-- WHAT IS BEING ASKED --
For every row, put its text lines into a JSON list of strings with one string per line, and leave out any blank lines.

-- Page-level text extractions --
━━━
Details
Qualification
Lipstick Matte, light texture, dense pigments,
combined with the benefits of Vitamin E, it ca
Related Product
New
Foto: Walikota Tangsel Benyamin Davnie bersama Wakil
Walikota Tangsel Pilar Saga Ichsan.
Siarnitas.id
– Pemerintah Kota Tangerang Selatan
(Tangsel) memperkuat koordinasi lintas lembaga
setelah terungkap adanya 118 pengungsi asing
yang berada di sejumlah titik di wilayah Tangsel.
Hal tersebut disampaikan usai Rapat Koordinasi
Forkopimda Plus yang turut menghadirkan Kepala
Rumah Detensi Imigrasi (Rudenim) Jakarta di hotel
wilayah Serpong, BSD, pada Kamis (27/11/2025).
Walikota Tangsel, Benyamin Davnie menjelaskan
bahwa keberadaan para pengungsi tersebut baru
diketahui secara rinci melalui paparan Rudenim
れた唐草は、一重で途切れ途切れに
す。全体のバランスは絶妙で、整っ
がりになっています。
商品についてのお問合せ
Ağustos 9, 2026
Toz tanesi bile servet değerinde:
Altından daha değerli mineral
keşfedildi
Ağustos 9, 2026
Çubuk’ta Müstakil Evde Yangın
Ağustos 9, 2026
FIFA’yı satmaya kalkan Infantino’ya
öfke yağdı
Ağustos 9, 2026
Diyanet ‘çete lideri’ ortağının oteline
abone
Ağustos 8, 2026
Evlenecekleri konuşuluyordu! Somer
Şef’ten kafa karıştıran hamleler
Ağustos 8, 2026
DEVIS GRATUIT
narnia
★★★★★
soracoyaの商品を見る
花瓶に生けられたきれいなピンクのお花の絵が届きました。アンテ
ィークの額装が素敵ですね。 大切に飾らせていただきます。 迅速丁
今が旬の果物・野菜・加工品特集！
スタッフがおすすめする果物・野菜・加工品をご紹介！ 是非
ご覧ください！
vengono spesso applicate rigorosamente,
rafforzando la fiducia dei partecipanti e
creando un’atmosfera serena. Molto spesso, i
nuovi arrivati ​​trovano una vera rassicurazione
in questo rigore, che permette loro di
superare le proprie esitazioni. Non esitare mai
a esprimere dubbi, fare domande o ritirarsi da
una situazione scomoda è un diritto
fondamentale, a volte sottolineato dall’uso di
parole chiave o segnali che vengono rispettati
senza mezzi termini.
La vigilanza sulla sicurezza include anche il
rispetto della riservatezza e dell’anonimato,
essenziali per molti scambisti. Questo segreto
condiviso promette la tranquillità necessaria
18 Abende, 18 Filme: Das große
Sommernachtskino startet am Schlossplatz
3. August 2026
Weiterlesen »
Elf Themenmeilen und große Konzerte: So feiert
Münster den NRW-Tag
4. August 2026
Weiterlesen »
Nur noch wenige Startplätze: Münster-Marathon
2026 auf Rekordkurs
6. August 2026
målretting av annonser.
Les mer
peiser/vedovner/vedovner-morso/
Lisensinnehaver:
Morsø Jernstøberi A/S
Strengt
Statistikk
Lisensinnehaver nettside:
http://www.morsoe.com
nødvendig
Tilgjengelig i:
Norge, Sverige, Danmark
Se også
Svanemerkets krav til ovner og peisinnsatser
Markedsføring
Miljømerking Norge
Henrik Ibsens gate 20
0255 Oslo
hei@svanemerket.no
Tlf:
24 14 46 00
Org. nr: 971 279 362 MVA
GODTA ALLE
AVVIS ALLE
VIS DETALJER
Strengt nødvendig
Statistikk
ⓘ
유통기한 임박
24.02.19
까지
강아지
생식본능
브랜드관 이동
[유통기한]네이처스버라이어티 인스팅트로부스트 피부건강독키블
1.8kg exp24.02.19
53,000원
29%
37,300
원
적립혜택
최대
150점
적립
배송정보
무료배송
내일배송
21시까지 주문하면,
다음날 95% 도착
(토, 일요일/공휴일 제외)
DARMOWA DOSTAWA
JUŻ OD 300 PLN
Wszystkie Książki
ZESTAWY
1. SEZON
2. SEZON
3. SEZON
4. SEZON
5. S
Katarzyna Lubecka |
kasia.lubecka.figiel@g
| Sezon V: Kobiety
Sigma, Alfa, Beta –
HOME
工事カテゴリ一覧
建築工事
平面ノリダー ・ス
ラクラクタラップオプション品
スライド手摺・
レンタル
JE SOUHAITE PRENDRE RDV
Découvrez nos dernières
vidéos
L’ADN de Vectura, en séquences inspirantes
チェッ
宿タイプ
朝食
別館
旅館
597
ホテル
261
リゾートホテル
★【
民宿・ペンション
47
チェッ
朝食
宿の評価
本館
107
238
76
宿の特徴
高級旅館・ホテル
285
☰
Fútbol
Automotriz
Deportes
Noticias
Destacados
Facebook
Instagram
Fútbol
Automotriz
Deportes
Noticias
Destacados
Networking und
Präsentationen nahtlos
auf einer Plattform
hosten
━━━
-- TASK ANSWER --
[
  "Details",
  "Qualification",
  "Lipstick Matte, light texture, dense pigments,",
  "combined with the benefits of Vitamin E, it ca",
  "Related Product",
  "New",
  "Foto: Walikota Tangsel Benyamin Davnie bersama Wakil",
  "Walikota Tangsel Pilar Saga Ichsan.",
  "Siarnitas.id",
  "– Pemerintah Kota Tangerang Selatan",
  "(Tangsel) memperkuat koordinasi lintas lembaga",
  "setelah terungkap adanya 118 pengungsi asing",
  "yang berada di sejumlah titik di wilayah Tangsel.",
  "Hal tersebut disampaikan usai Rapat Koordinasi",
  "Forkopimda Plus yang turut menghadirkan Kepala",
  "Rumah Detensi Imigrasi (Rudenim) Jakarta di hotel",
  "wilayah Serpong, BSD, pada Kamis (27/11/2025).",
  "Walikota Tangsel, Benyamin Davnie menjelaskan",
  "bahwa keberadaan para pengungsi tersebut baru",
  "diketahui secara rinci melalui paparan Rudenim",
  "れた唐草は、一重で途切れ途切れに",
  "す。全体のバランスは絶妙で、整っ",
  "がりになっています。",
  "商品についてのお問合せ",
  "Ağustos 9, 2026",
  "Toz tanesi bile servet değerinde:",
  "Altından daha değerli mineral",
  "keşfedildi",
  "Ağustos 9, 2026",
  "Çubuk’ta Müstakil Evde Yangın",
  "Ağustos 9, 2026",
  "FIFA’yı satmaya kalkan Infantino’ya",
  "öfke yağdı",
  "Ağustos 9, 2026",
  "Diyanet ‘çete lideri’ ortağının oteline",
  "abone",
  "Ağustos 8, 2026",
  "Evlenecekleri konuşuluyordu! Somer",
  "Şef’ten kafa karıştıran hamleler",
  "Ağustos 8, 2026",
  "DEVIS GRATUIT",
  "narnia",
  "★★★★★",
  "soracoyaの商品を見る",
  "花瓶に生けられたきれいなピンクのお花の絵が届きました。アンテ",
  "ィークの額装が素敵ですね。 大切に飾らせていただきます。 迅速丁",
  "今が旬の果物・野菜・加工品特集！",
  "スタッフがおすすめする果物・野菜・加工品をご紹介！ 是非",
  "ご覧ください！",
  "vengono spesso applicate rigorosamente,",
  "rafforzando la fiducia dei partecipanti e",
  "creando un’atmosfera serena. Molto spesso, i",
  "nuovi arrivati ​​trovano una vera rassicurazione",
  "in questo rigore, che permette loro di",
  "superare le proprie esitazioni. Non esitare mai",
  "a esprimere dubbi, fare domande o ritirarsi da",
  "una situazione scomoda è un diritto",
  "fondamentale, a volte sottolineato dall’uso di",
  "parole chiave o segnali che vengono rispettati",
  "senza mezzi termini.",
  "La vigilanza sulla sicurezza include anche il",
  "rispetto della riservatezza e dell’anonimato,",
  "essenziali per molti scambisti. Questo segreto",
  "condiviso promette la tranquillità necessaria",
  "18 Abende, 18 Filme: Das große",
  "Sommernachtskino startet am Schlossplatz",
  "3. August 2026",
  "Weiterlesen »",
  "Elf Themenmeilen und große Konzerte: So feiert",
  "Münster den NRW-Tag",
  "4. August 2026",
  "Weiterlesen »",
  "Nur noch wenige Startplätze: Münster-Marathon",
  "2026 auf Rekordkurs",
  "6. August 2026",
  "målretting av annonser.",
  "Les mer",
  "peiser/vedovner/vedovner-morso/",
  "Lisensinnehaver:",
  "Morsø Jernstøberi A/S",
  "Strengt",
  "Statistikk",
  "Lisensinnehaver nettside:",
  "http://www.morsoe.com",
  "nødvendig",
  "Tilgjengelig i:",
  "Norge, Sverige, Danmark",
  "Se også",
  "Svanemerkets krav til ovner og peisinnsatser",
  "Markedsføring",
  "Miljømerking Norge",
  "Henrik Ibsens gate 20",
  "0255 Oslo",
  "hei@svanemerket.no",
  "Tlf:",
  "24 14 46 00",
  "Org. nr: 971 279 362 MVA",
  "GODTA ALLE",
  "AVVIS ALLE",
  "VIS DETALJER",
  "Strengt nødvendig",
  "Statistikk",
  "ⓘ",
  "유통기한 임박",
  "24.02.19",
  "까지",
  "강아지",
  "생식본능",
  "브랜드관 이동",
  "[유통기한]네이처스버라이어티 인스팅트로부스트 피부건강독키블",
  "1.8kg exp24.02.19",
  "53,000원",
  "29%",
  "37,300",
  "원",
  "적립혜택",
  "최대",
  "150점",
  "적립",
  "배송정보",
  "무료배송",
  "내일배송",
  "21시까지 주문하면,",
  "다음날 95% 도착",
  "(토, 일요일/공휴일 제외)",
  "DARMOWA DOSTAWA",
  "JUŻ OD 300 PLN",
  "Wszystkie Książki",
  "ZESTAWY",
  "1. SEZON",
  "2. SEZON",
  "3. SEZON",
  "4. SEZON",
  "5. S",
  "Katarzyna Lubecka |",
  "kasia.lubecka.figiel@g",
  "| Sezon V: Kobiety",
  "Sigma, Alfa, Beta –",
  "HOME",
  "工事カテゴリ一覧",
  "建築工事",
  "平面ノリダー ・ス",
  "ラクラクタラップオプション品",
  "スライド手摺・",
  "レンタル",
  "JE SOUHAITE PRENDRE RDV",
  "Découvrez nos dernières",
  "vidéos",
  "L’ADN de Vectura, en séquences inspirantes",
  "チェッ",
  "宿タイプ",
  "朝食",
  "別館",
  "旅館",
  "597",
  "ホテル",
  "261",
  "リゾートホテル",
  "★【",
  "民宿・ペンション",
  "47",
  "チェッ",
  "朝食",
  "宿の評価",
  "本館",
  "107",
  "238",
  "76",
  "宿の特徴",
  "高級旅館・ホテル",
  "285",
  "☰",
  "Fútbol",
  "Automotriz",
  "Deportes",
  "Noticias",
  "Destacados",
  "Facebook",
  "Instagram",
  "Fútbol",
  "Automotriz",
  "Deportes",
  "Noticias",
  "Destacados",
  "Networking und",
  "Präsentationen nahtlos",
  "auf einer Plattform",
  "hosten"
]